→ What is needed: Reproduce the text of every row below verbatim, leaving the pictures out of your answer.

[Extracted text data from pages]
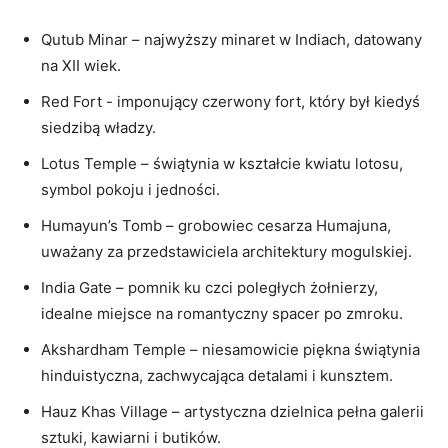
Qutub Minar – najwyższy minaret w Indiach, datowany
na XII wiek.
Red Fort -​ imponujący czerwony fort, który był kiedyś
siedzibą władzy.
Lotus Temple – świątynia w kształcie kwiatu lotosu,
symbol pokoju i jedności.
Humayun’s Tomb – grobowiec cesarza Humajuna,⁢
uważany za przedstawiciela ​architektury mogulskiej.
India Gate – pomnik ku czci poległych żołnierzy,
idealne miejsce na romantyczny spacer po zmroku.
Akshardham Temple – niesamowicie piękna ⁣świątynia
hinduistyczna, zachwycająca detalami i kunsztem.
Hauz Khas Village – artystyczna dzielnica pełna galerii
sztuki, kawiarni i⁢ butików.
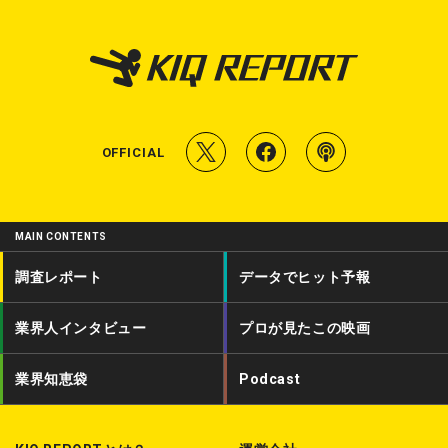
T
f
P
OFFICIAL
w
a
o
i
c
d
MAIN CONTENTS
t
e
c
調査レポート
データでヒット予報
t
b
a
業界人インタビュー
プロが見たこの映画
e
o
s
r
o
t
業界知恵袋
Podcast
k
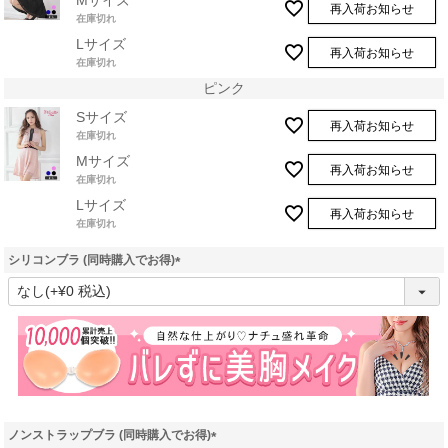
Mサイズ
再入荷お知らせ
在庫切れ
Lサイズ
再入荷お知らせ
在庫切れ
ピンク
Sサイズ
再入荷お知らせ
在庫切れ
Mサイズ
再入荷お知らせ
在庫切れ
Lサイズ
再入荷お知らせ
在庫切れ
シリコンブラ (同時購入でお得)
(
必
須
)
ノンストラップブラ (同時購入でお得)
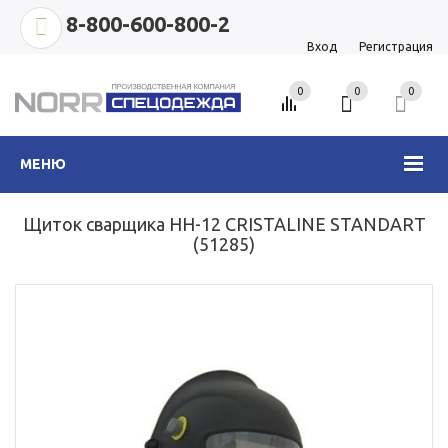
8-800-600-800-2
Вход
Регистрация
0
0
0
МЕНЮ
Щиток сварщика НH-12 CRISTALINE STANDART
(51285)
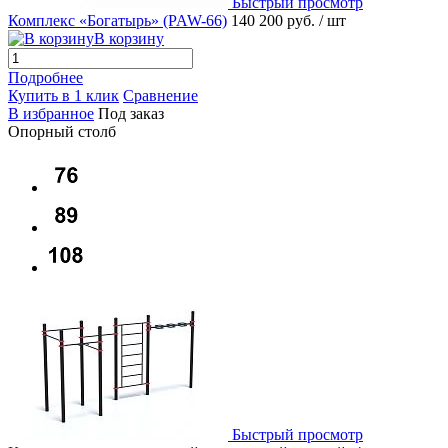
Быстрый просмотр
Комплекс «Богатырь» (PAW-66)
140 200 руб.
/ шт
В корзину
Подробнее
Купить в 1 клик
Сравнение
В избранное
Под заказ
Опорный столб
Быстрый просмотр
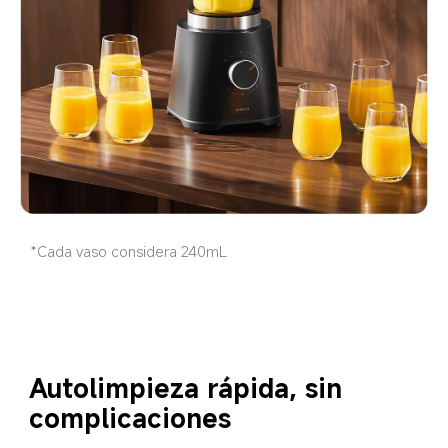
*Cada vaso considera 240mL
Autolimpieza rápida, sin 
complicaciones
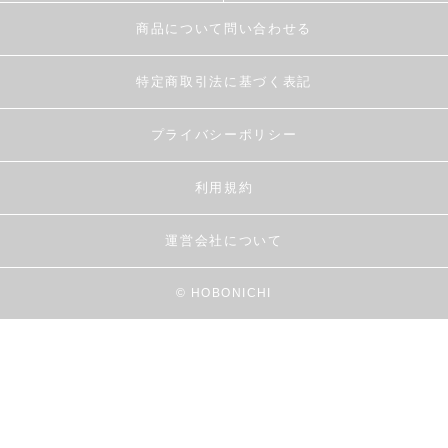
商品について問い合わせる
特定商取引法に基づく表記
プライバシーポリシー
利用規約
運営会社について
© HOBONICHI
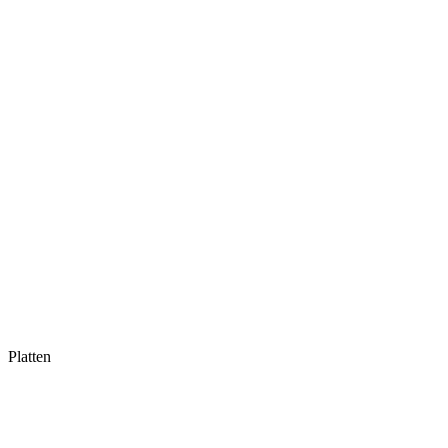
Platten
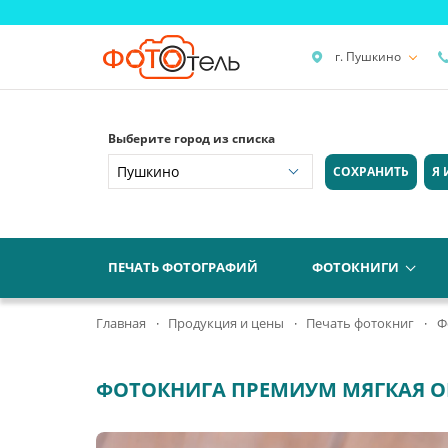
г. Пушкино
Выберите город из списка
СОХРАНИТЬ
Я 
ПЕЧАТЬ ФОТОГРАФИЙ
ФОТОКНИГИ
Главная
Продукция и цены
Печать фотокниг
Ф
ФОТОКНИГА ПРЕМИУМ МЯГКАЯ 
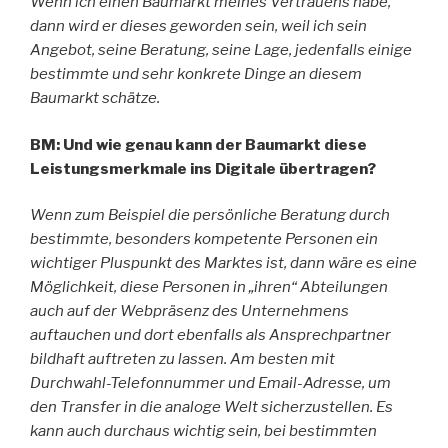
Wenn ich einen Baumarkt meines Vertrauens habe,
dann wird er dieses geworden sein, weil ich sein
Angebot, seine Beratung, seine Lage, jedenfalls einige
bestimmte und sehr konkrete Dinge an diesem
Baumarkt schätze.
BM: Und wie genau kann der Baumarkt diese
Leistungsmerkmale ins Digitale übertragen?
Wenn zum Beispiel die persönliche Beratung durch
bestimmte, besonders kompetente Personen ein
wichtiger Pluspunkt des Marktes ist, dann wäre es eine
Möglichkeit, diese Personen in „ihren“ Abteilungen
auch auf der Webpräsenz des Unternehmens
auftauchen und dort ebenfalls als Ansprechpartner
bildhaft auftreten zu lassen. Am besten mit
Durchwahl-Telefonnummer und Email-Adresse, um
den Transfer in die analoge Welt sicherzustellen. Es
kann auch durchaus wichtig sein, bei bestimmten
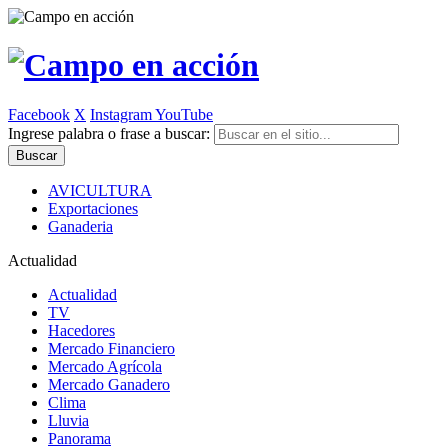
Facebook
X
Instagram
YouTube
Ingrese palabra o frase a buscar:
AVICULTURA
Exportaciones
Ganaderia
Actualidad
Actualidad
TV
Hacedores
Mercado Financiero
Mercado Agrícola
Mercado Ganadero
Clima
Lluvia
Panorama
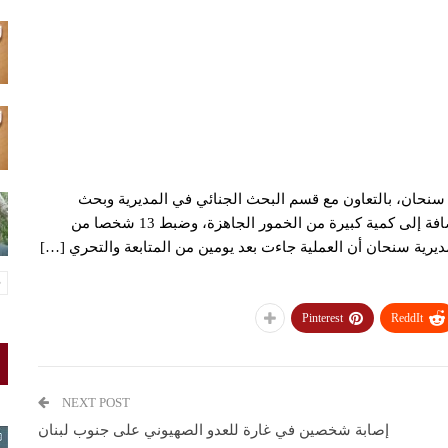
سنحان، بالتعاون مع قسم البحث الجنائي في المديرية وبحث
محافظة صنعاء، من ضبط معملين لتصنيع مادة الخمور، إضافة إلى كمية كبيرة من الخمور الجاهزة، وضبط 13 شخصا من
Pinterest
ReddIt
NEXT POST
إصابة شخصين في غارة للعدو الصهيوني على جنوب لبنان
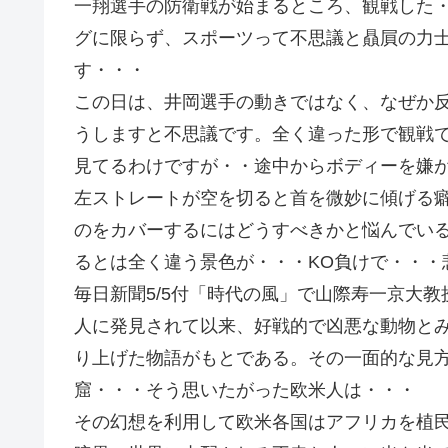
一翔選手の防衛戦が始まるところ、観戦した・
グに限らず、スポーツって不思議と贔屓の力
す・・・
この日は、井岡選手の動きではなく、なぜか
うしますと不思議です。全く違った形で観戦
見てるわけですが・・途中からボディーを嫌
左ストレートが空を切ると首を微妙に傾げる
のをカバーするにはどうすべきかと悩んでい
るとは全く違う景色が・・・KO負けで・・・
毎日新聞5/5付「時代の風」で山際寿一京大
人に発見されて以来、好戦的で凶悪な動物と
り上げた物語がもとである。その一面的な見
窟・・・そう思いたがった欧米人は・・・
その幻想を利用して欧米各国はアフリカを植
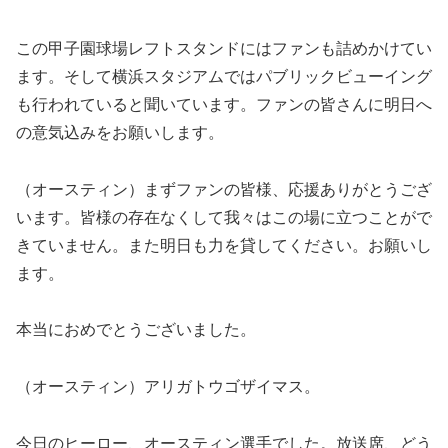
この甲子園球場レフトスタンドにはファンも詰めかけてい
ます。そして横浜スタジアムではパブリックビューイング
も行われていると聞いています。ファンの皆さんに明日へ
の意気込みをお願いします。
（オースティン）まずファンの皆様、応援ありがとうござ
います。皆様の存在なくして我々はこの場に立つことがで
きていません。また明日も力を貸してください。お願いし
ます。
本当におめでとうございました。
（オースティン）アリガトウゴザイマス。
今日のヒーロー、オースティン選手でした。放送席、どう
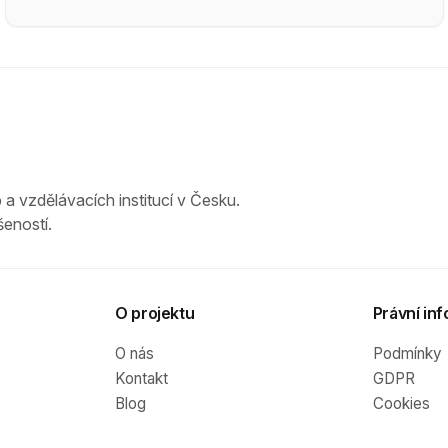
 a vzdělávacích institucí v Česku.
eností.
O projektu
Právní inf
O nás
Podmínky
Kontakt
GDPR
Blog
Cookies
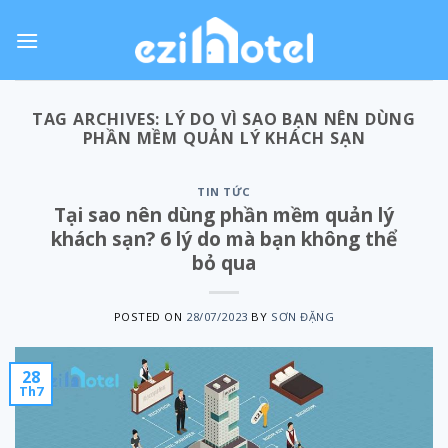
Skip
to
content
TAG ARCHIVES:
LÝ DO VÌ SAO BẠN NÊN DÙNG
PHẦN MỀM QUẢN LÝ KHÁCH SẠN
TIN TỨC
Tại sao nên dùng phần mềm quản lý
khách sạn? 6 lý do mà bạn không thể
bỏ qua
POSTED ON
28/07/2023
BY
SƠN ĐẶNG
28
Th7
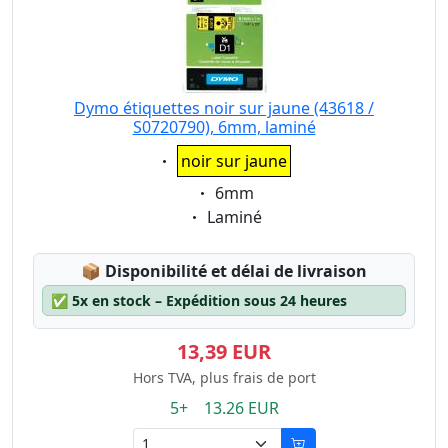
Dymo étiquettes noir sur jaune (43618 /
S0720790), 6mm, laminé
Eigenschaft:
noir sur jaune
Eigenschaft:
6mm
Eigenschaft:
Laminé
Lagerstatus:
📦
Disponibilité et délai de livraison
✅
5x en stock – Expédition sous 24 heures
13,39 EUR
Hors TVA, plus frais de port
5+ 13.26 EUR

→ Solution to the exercise:
Qutub Minar – najwyższy minaret w Indiach, datowany
na XII wiek.
Red Fort -​ imponujący czerwony fort, który był kiedyś
siedzibą władzy.
Lotus Temple – świątynia w kształcie kwiatu lotosu,
symbol pokoju i jedności.
Humayun’s Tomb – grobowiec cesarza Humajuna,⁢
uważany za przedstawiciela ​architektury mogulskiej.
India Gate – pomnik ku czci poległych żołnierzy,
idealne miejsce na romantyczny spacer po zmroku.
Akshardham Temple – niesamowicie piękna ⁣świątynia
hinduistyczna, zachwycająca detalami i kunsztem.
Hauz Khas Village – artystyczna dzielnica pełna galerii
sztuki, kawiarni i⁢ butików.
T
f
P
OFFICIAL
w
a
o
i
c
d
MAIN CONTENTS
t
e
c
調査レポート
データでヒット予報
t
b
a
業界人インタビュー
プロが見たこの映画
e
o
s
r
o
t
業界知恵袋
Podcast
k
Mサイズ
再入荷お知らせ
在庫切れ
Lサイズ
再入荷お知らせ
在庫切れ
ピンク
Sサイズ
再入荷お知らせ
在庫切れ
Mサイズ
再入荷お知らせ
在庫切れ
Lサイズ
再入荷お知らせ
在庫切れ
シリコンブラ (同時購入でお得)
(
必
須
)
ノンストラップブラ (同時購入でお得)
8-800-600-800-2
Вход
Регистрация
0
0
0
МЕНЮ
Щиток сварщика НH-12 CRISTALINE STANDART
(51285)
Быстрый просмотр
Комплекс «Богатырь» (PAW-66)
140 200 руб.
/ шт
В корзину
Подробнее
Купить в 1 клик
Сравнение
В избранное
Под заказ
Опорный столб
Быстрый просмотр
*Cada vaso considera 240mL
Autolimpieza rápida, sin 
complicaciones
商品について問い合わせる
特定商取引法に基づく表記
プライバシーポリシー
利用規約
運営会社について
© HOBONICHI
Platten
г. Пушкино
Выберите город из списка
СОХРАНИТЬ
Я 
ПЕЧАТЬ ФОТОГРАФИЙ
ФОТОКНИГИ
Главная
Продукция и цены
Печать фотокниг
Ф
ФОТОКНИГА ПРЕМИУМ МЯГКАЯ 
Wenn ich einen Baumarkt meines Vertrauens habe,
dann wird er dieses geworden sein, weil ich sein
Angebot, seine Beratung, seine Lage, jedenfalls einige
bestimmte und sehr konkrete Dinge an diesem
Baumarkt schätze.
BM: Und wie genau kann der Baumarkt diese
Leistungsmerkmale ins Digitale übertragen?
Wenn zum Beispiel die persönliche Beratung durch
bestimmte, besonders kompetente Personen ein
wichtiger Pluspunkt des Marktes ist, dann wäre es eine
Möglichkeit, diese Personen in „ihren“ Abteilungen
auch auf der Webpräsenz des Unternehmens
auftauchen und dort ebenfalls als Ansprechpartner
bildhaft auftreten zu lassen. Am besten mit
Durchwahl-Telefonnummer und Email-Adresse, um
den Transfer in die analoge Welt sicherzustellen. Es
kann auch durchaus wichtig sein, bei bestimmten
Facebook
X
Instagram
YouTube
Ingrese palabra o frase a buscar:
AVICULTURA
Exportaciones
Ganaderia
Actualidad
Actualidad
TV
Hacedores
Mercado Financiero
Mercado Agrícola
Mercado Ganadero
Clima
Lluvia
Panorama
سنحان، بالتعاون مع قسم البحث الجنائي في المديرية وبحث
محافظة صنعاء، من ضبط معملين لتصنيع مادة الخمور، إضافة إلى كمية كبيرة من الخمور الجاهزة، وضبط 13 شخصا من
Pinterest
ReddIt
NEXT POST
إصابة شخصين في غارة للعدو الصهيوني على جنوب لبنان
一翔選手の防衛戦が始まるところ、観戦した・
グに限らず、スポーツって不思議と贔屓の力
す・・・
この日は、井岡選手の動きではなく、なぜか
うしますと不思議です。全く違った形で観戦
見てるわけですが・・途中からボディーを嫌
左ストレートが空を切ると首を微妙に傾げる
のをカバーするにはどうすべきかと悩んでい
るとは全く違う景色が・・・KO負けで・・・
毎日新聞5/5付「時代の風」で山際寿一京大
人に発見されて以来、好戦的で凶悪な動物と
り上げた物語がもとである。その一面的な見
窟・・・そう思いたがった欧米人は・・・
その幻想を利用して欧米各国はアフリカを植
この甲子園球場レフトスタンドにはファンも詰めかけてい
ます。そして横浜スタジアムではパブリックビューイング
も行われていると聞いています。ファンの皆さんに明日へ
の意気込みをお願いします。
（オースティン）まずファンの皆様、応援ありがとうござ
います。皆様の存在なくして我々はこの場に立つことがで
きていません。また明日も力を貸してください。お願いし
ます。
本当におめでとうございました。
（オースティン）アリガトウゴザイマス。
今日のヒーロー、オースティン選手でした。放送席、どう
 a vzdělávacích institucí v Česku.
eností.
O projektu
Právní inf
O nás
Podmínky
Kontakt
GDPR
Blog
Cookies
Skip
to
content
TAG ARCHIVES:
LÝ DO VÌ SAO BẠN NÊN DÙNG
PHẦN MỀM QUẢN LÝ KHÁCH SẠN
TIN TỨC
Tại sao nên dùng phần mềm quản lý
khách sạn? 6 lý do mà bạn không thể
bỏ qua
POSTED ON
28/07/2023
BY
SƠN ĐẶNG
28
Th7
Dymo étiquettes noir sur jaune (43618 /
S0720790), 6mm, laminé
Eigenschaft:
noir sur jaune
Eigenschaft:
6mm
Eigenschaft:
Laminé
Lagerstatus:
📦
Disponibilité et délai de livraison
✅
5x en stock – Expédition sous 24 heures
13,39 EUR
Hors TVA, plus frais de port
5+ 13.26 EUR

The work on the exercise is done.